= Beginning of Section =

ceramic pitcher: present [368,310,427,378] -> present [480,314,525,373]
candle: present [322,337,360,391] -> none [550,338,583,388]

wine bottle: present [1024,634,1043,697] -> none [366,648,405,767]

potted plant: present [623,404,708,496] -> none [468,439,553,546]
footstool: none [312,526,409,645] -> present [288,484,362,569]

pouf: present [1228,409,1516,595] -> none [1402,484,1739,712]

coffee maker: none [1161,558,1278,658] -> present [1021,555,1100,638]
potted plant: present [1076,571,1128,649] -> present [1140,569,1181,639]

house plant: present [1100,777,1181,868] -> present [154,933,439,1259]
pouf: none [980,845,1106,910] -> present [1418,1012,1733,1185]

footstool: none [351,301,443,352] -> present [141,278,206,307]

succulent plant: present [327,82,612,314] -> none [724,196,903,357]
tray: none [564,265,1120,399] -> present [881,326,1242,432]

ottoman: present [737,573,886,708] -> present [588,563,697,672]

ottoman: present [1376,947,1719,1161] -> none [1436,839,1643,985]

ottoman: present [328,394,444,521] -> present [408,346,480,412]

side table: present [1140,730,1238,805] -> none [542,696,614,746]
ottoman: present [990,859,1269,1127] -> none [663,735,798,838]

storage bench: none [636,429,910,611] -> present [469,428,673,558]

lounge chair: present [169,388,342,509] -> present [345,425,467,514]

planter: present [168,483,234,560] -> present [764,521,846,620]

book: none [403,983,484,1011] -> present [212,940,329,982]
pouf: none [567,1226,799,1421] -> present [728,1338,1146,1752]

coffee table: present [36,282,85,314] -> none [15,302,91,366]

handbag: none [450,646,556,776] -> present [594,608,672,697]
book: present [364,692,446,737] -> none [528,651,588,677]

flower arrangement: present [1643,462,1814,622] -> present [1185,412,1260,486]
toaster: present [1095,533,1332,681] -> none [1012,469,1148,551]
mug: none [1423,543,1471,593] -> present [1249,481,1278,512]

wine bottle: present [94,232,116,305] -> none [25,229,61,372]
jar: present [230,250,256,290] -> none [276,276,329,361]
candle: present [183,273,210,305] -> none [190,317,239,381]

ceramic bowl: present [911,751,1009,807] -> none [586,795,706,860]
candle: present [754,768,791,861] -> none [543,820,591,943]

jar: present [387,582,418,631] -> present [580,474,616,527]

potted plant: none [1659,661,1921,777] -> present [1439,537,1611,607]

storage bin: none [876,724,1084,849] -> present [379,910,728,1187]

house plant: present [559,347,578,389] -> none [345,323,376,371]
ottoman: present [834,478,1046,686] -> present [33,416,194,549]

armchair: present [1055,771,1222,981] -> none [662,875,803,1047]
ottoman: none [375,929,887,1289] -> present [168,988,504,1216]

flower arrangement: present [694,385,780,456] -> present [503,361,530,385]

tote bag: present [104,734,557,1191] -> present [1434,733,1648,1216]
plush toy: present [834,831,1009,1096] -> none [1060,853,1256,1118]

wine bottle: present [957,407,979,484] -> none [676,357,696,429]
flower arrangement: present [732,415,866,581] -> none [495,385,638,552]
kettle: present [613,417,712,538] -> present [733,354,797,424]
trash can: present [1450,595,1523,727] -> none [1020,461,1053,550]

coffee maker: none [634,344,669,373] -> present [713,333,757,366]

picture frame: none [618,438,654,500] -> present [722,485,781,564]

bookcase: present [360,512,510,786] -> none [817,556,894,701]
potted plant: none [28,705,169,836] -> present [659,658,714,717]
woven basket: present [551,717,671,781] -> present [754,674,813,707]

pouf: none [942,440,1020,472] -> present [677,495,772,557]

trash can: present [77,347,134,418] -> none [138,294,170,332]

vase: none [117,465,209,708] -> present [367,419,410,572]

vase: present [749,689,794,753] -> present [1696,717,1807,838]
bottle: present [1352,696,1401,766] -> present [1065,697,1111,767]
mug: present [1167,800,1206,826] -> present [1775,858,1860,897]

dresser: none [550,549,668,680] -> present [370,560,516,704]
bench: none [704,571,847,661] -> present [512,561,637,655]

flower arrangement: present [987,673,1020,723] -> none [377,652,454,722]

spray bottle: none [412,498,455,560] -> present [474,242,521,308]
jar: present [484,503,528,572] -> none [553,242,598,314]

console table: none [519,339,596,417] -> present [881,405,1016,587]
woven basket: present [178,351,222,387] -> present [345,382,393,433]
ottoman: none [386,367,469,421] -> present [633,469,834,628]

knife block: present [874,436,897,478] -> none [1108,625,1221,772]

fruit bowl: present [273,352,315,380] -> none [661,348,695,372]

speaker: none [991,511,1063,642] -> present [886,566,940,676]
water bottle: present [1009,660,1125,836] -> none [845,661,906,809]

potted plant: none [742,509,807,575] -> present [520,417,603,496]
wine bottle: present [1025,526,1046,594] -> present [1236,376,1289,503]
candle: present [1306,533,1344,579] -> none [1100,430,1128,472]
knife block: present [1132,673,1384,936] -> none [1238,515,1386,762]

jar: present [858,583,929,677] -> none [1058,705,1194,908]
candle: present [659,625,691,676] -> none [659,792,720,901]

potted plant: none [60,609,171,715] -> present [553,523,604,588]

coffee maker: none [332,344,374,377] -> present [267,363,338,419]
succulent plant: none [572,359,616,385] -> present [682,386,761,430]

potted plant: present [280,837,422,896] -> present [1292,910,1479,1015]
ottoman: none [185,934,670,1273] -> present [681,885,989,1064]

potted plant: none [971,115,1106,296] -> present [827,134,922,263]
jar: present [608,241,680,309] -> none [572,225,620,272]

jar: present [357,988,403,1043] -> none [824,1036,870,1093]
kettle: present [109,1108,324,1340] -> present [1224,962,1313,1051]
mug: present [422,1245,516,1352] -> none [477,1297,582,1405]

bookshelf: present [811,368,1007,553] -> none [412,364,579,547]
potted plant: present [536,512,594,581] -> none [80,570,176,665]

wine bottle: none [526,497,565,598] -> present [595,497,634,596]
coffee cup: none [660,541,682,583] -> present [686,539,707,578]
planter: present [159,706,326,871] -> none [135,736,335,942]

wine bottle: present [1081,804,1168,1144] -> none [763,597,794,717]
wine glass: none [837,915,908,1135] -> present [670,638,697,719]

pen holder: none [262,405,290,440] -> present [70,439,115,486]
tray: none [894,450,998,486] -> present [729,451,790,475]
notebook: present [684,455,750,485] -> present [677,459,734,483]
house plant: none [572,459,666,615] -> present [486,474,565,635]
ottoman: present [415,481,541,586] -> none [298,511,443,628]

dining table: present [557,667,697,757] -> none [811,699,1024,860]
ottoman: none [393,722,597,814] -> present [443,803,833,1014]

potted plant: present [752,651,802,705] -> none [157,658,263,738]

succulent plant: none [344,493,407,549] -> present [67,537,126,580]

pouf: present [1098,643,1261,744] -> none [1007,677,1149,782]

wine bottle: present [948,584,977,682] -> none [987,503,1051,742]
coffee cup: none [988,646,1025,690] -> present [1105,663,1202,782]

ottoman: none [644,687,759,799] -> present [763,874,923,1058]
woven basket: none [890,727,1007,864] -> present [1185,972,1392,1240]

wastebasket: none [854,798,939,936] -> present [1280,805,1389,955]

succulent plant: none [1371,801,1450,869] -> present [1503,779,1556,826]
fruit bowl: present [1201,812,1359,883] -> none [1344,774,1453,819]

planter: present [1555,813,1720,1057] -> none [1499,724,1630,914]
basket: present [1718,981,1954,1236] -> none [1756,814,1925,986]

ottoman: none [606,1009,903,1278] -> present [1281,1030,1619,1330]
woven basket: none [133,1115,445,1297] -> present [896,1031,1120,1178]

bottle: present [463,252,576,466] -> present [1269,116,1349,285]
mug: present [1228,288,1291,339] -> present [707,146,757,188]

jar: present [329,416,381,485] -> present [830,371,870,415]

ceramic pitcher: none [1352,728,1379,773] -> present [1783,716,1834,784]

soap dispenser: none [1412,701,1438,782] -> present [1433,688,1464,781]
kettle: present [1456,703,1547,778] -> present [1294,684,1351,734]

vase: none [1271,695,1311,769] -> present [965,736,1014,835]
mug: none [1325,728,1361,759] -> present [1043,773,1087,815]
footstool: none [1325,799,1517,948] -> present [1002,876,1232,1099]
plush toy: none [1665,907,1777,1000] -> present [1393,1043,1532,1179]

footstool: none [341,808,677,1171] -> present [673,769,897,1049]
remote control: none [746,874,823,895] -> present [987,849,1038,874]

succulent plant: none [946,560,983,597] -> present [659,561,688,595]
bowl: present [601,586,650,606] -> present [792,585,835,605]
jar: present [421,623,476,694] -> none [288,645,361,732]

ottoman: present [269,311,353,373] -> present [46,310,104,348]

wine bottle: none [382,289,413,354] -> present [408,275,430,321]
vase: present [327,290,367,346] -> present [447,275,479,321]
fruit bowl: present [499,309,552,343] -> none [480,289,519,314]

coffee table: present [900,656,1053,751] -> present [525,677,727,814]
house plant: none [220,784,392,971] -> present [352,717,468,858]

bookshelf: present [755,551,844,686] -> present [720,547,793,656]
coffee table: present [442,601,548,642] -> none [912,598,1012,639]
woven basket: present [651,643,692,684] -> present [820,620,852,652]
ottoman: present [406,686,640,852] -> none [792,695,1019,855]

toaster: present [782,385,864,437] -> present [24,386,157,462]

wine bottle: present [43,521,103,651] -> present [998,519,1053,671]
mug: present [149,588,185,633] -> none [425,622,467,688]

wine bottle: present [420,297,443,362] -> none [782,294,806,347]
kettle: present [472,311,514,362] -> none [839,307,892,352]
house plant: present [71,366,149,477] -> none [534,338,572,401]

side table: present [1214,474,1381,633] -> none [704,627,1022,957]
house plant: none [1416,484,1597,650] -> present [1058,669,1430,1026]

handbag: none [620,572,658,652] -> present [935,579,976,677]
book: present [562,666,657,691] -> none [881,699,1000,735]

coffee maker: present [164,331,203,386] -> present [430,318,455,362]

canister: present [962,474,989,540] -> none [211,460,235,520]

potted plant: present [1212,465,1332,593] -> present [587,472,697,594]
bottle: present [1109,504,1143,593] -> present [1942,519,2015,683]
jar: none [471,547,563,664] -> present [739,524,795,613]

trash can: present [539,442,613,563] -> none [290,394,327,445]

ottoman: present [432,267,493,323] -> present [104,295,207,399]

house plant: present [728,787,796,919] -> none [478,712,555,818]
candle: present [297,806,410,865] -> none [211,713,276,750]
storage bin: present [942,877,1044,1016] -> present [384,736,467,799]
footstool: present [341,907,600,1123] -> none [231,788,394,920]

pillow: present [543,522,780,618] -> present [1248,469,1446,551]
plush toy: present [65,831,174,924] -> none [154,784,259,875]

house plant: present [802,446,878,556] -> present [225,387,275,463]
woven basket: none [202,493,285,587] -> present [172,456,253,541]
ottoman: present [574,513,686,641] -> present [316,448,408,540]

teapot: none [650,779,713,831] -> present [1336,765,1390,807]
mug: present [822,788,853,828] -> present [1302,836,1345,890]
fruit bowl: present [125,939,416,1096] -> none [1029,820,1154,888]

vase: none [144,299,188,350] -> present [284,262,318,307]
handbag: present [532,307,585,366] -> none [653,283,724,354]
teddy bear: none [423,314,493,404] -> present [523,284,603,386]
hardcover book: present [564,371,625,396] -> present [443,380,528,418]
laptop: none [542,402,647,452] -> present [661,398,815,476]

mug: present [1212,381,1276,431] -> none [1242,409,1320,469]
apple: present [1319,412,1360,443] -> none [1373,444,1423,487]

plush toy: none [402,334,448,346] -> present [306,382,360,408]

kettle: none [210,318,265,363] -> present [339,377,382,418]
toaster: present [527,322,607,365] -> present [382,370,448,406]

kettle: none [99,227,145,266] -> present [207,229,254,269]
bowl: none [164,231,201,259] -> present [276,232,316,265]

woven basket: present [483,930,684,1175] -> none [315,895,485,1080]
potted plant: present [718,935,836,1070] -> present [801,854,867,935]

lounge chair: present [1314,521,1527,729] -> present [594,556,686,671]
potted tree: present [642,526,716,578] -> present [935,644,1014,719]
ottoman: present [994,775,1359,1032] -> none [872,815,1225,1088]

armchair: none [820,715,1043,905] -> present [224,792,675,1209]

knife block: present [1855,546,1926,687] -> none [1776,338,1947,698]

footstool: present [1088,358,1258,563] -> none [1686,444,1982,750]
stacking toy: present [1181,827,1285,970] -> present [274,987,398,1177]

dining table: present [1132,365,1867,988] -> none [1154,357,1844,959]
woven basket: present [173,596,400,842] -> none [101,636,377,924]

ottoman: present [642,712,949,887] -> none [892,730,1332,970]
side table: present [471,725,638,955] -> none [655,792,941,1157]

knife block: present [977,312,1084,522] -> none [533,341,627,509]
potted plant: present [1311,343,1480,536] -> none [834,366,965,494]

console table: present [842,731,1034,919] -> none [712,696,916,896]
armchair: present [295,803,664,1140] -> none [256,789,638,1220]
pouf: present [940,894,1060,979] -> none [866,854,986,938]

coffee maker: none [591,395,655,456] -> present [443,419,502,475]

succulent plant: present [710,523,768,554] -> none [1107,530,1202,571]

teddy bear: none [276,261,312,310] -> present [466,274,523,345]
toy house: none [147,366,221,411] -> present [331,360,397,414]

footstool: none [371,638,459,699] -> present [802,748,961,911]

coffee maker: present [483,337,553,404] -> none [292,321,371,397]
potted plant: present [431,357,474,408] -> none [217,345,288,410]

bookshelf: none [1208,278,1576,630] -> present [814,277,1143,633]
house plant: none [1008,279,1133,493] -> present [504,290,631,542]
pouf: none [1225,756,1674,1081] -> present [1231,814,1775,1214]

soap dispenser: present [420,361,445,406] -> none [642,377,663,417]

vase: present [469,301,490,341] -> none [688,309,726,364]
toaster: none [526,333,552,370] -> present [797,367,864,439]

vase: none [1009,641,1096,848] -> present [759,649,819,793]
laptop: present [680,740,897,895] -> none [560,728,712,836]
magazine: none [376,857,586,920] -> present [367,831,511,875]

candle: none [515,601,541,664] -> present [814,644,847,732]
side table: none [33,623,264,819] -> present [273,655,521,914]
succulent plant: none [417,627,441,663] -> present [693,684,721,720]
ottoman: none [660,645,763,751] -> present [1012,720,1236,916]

= End of Section =

> [TASK OBJECTIVE] Take the stretch of lines above from the one containing "coffee cup: none [988,646,1025,690]" through the one containing "plush toy: none [1665,907,1777,1000]" and repeat it exactly, adding no other line.

> [OUTPUT FOR THIS EXERCISE]
coffee cup: none [988,646,1025,690] -> present [1105,663,1202,782]

ottoman: none [644,687,759,799] -> present [763,874,923,1058]
woven basket: none [890,727,1007,864] -> present [1185,972,1392,1240]

wastebasket: none [854,798,939,936] -> present [1280,805,1389,955]

succulent plant: none [1371,801,1450,869] -> present [1503,779,1556,826]
fruit bowl: present [1201,812,1359,883] -> none [1344,774,1453,819]

planter: present [1555,813,1720,1057] -> none [1499,724,1630,914]
basket: present [1718,981,1954,1236] -> none [1756,814,1925,986]

ottoman: none [606,1009,903,1278] -> present [1281,1030,1619,1330]
woven basket: none [133,1115,445,1297] -> present [896,1031,1120,1178]

bottle: present [463,252,576,466] -> present [1269,116,1349,285]
mug: present [1228,288,1291,339] -> present [707,146,757,188]

jar: present [329,416,381,485] -> present [830,371,870,415]

ceramic pitcher: none [1352,728,1379,773] -> present [1783,716,1834,784]

soap dispenser: none [1412,701,1438,782] -> present [1433,688,1464,781]
kettle: present [1456,703,1547,778] -> present [1294,684,1351,734]

vase: none [1271,695,1311,769] -> present [965,736,1014,835]
mug: none [1325,728,1361,759] -> present [1043,773,1087,815]
footstool: none [1325,799,1517,948] -> present [1002,876,1232,1099]
plush toy: none [1665,907,1777,1000] -> present [1393,1043,1532,1179]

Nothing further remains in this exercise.